Suddenly, he flopped downward with all his weight, slipped out of Professor Lyall’s hold, and landed in a cross-legged heap in the middle of the floor. His eyes were starting to go completely yellow, and he was looking altogether too hairy for Professor Lyall’s liking. Full moon wasn’t for a couple more nights, and Lord Maccon, by Alpha rights and strength, ought to be able to resist the change easily. Apparently, he wasn’t bothering to try.
The earl continued to sing even as his slurring from the drink gave way to slurring from his jawbones breaking and re-forming into those of a wolf’s muzzle. “Drink and sing a ditty, good-bye to the past, all the more’s the pity, if this cup’s our last!”
Professor Lyall was Woolsey Pack Beta for many reasons, one of them being that he knew perfectly well when he needed to ask for assistance.

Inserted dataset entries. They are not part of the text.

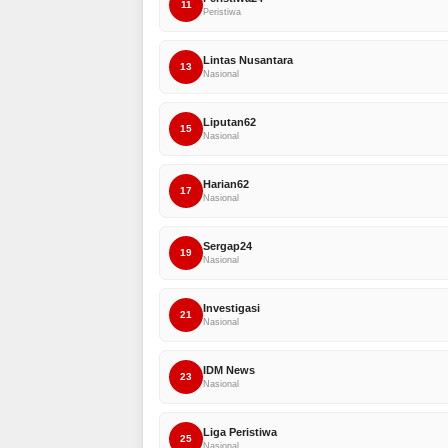
11
Peristiwa
Lintas Nusantara
13
Nasional
Liputan62
15
Nasional
Harian62
17
Nasional
Sergap24
19
Nasional
Investigasi
21
Nasional
IDM News
23
Nasional
Liga Peristiwa
25
Nasional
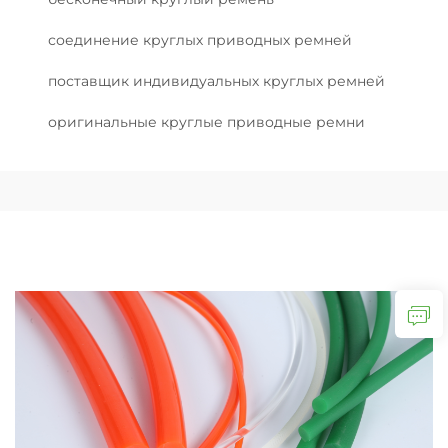
соединение круглых приводных ремней
поставщик индивидуальных круглых ремней
оригинальные круглые приводные ремни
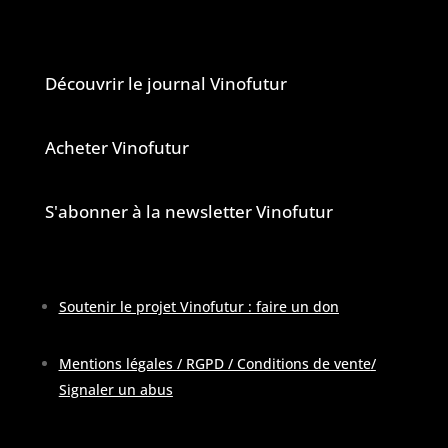
Le journal et la newsletter Vinofutur
Découvrir le journal Vinofutur
Acheter Vinofutur
S'abonner à la newsletter Vinofutur
Soutenir le projet Vinofutur : faire un don
Mentions légales / RGPD / Conditions de vente
/
Signaler un abus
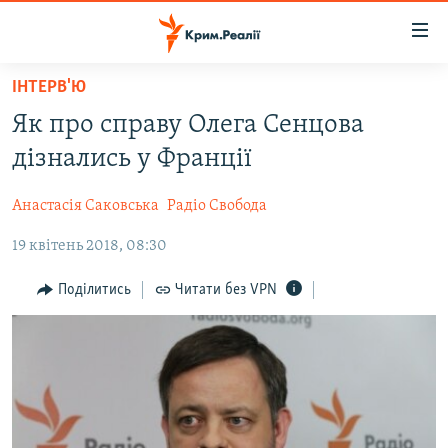
Доступність
посилання
Перейти
ІНТЕРВ'Ю
до
НОВИНИ
Як про справу Олега Сенцова
основного
ВОДА.КРИМ
матеріалу
дізнались у Франції
ВІДЕО ТА ФОТО
Перейти
до
Анастасія Саковська
Радіо Свобода
ПОЛІТИКА
основної
19 квітень 2018, 08:30
БЛОГИ
навігації
Перейти
ПОГЛЯД
Поділитись
Читати без VPN
до
ІНТЕРВ'Ю
пошуку
ВСЕ ЗА ДЕНЬ
СПЕЦПРОЕКТИ
ЯК ОБІЙТИ БЛОКУВАННЯ
ДЕПОРТАЦІЯ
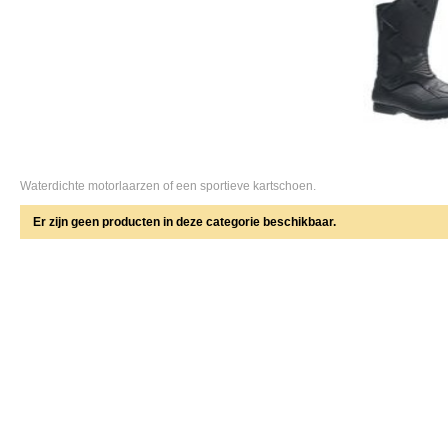
Waterdichte motorlaarzen of een sportieve kartschoen.
Er zijn geen producten in deze categorie beschikbaar.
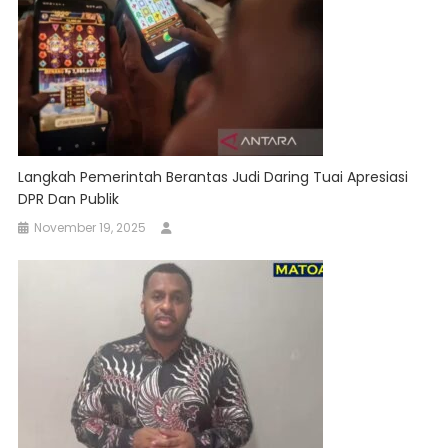
Langkah Pemerintah Berantas Judi Daring Tuai Apresiasi
DPR Dan Publik
November 19, 2025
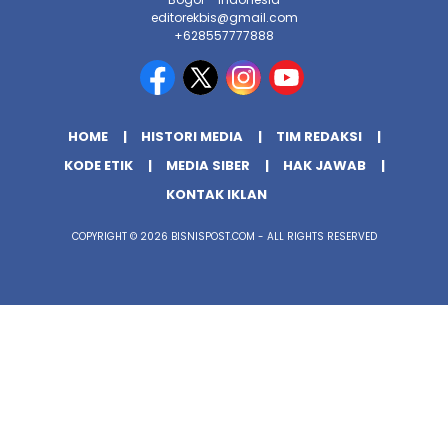
editorekbis@gmail.com
+628557777888
HOME
HISTORI MEDIA
TIM REDAKSI
KODE ETIK
MEDIA SIBER
HAK JAWAB
KONTAK IKLAN
COPYRIGHT © 2026 BISNISPOST.COM - ALL RIGHTS RESERVED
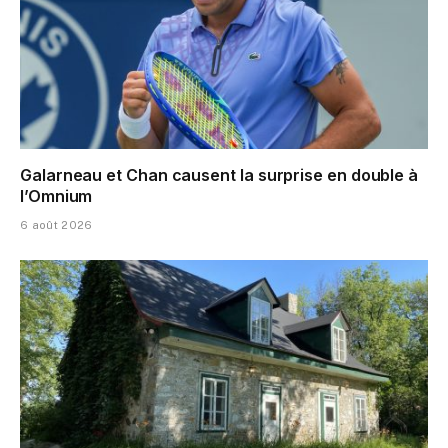
Galarneau et Chan causent la surprise en double à
l’Omnium
6 août 2026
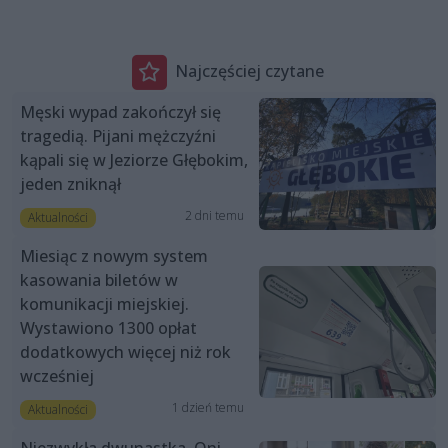
Najczęściej czytane
Męski wypad zakończył się
tragedią. Pijani mężczyźni
kąpali się w Jeziorze Głębokim,
jeden zniknął
2 dni temu
Aktualności
Miesiąc z nowym system
kasowania biletów w
komunikacji miejskiej.
Wystawiono 1300 opłat
dodatkowych więcej niż rok
wcześniej
1 dzień temu
Aktualności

A quick run to the door and one loud yell had four of Woolsey’s strongest clavigers in to help him navigate his lordship, now a very drunken wolf, down into the cellar lockup. Four legs offered no improvement in the matter of the earl’s wobbling, and instead of singing, he merely took to letting forth with a mournful howl or two. An aggravating day was looking to become an equally aggravating night. With Major Channing vanished, Professor Lyall really had only one recourse left to him: he called for a pack meeting.